Я надела перчатки, открыла конверт и прочла:

Что осыпает
сакура лепестками?
Мертвые кости.

Это хайку мне удалось перевести без труда. Оно вполне могло быть написано по случаю невинного созерцания цветения вишни на кладбище Янаки, но все равно мне стало как-то не по себе.

Я положила письмо в пакет, где уже лежало хайку о красотке, которую застал дождь. Теперь мне не нужна была помощь господина Ваки. Я думала о другом своем старом друге, о господине Исиде, который нуждался в моем участии. Я еще раз набрала номер телефона магазина Исиды в надежде, что он чувствует себя лучше и может снять трубку. Он снял.

— Как я рада, что вы дома и в добром здравии! — сказала я, даже забыв поздороваться.

— Более-менее. С глазом все будет в порядке. У меня повреждена роговица. Это чертовски больно, но со временем пройдет. Хорошо, что обошлось, а то без глаз при моей работе я бы пропал.

— Извините, что вытащила вас вчера. Если бы я пошла одна, то ничего бы не случилось, — сказала я.

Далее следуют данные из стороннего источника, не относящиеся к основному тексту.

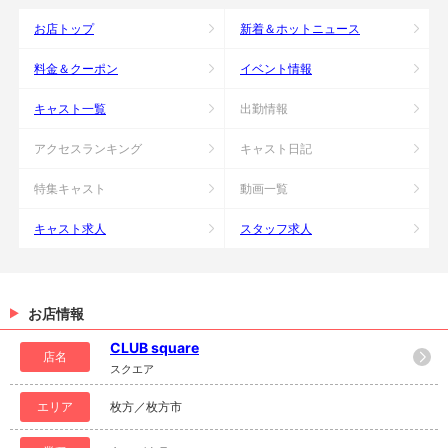
お店トップ
新着＆ホットニュース
料金＆クーポン
イベント情報
キャスト一覧
出勤情報
アクセスランキング
キャスト日記
特集キャスト
動画一覧
キャスト求人
スタッフ求人
お店情報
CLUB square
店名
スクエア
エリア
枚方／枚方市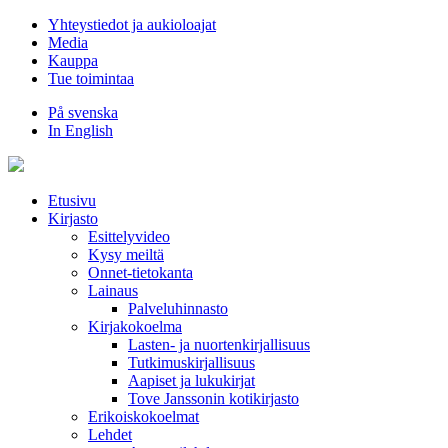
Hyppää
Yhteystiedot ja aukioloajat
sisältöön
Media
Kauppa
Tue toimintaa
På svenska
In English
Etusivu
Kirjasto
Esittelyvideo
Kysy meiltä
Onnet-tietokanta
Lainaus
Palveluhinnasto
Kirjakokoelma
Lasten- ja nuortenkirjallisuus
Tutkimuskirjallisuus
Aapiset ja lukukirjat
Tove Janssonin kotikirjasto
Erikoiskokoelmat
Lehdet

— Вы все сделали правильно, — ответил господин Исида. — Если Каяма говорит, что его фамильная коллекция керамики пропала, я ему верю. С другой стороны, не исключено, что мне прислали посуду, которой не было на школьном складе. Мне нужен каталог этой керамики, чтобы понять, что к чему.

— Почему бы вам не согласиться продать вазы Такео. Ему все равно, сколько это стоит, лишь бы вернуть их обратно.

— Это невозможно, Симура-сан. Моя репутация пострадает, если люди узнают, что я заставил жертву ограбления выкупать вещи, украденные из его собственного дома.

Мы поговорили еще, но выхода из хитросплетений коммерческой этики так и не обнаружили.

Потом я позвонила в цветочный магазин по соседству и попросила составить для господина Исиды весенний букет, только чтобы он не был похож на похоронный. К букету я приложила открытку с пожеланиями скорейшего выздоровления от меня и Такео. Разорившись на четыре тысячи иен, я позволила себе заварить изысканного чаю и погрузилась в размышления.

Мне нужны были деньги. Хотя на моем счету в банке еще было около десяти тысяч долларов, а еще больше было вложено в неприкосновенный мебельный фонд Хью Глендиннинга, с того времени, как меня отравили, я не заработала ни цента. Покупателей пока не было, а антиквары, с которыми я разговаривала в надежде что-нибудь продать, только сочувственно качали головами.

Воскресная ярмарка — многообещающее место. Правда, если бы мои знакомые увидели, как я торгую вещами, разложенными на постеленную на землю клеенку, то я сразу же была бы причислена к третьеразрядным продавцам. На моей визитной карточке сообщалось, что я специалист по дорогому антиквариату, а не по рухляди с блошиного рынка.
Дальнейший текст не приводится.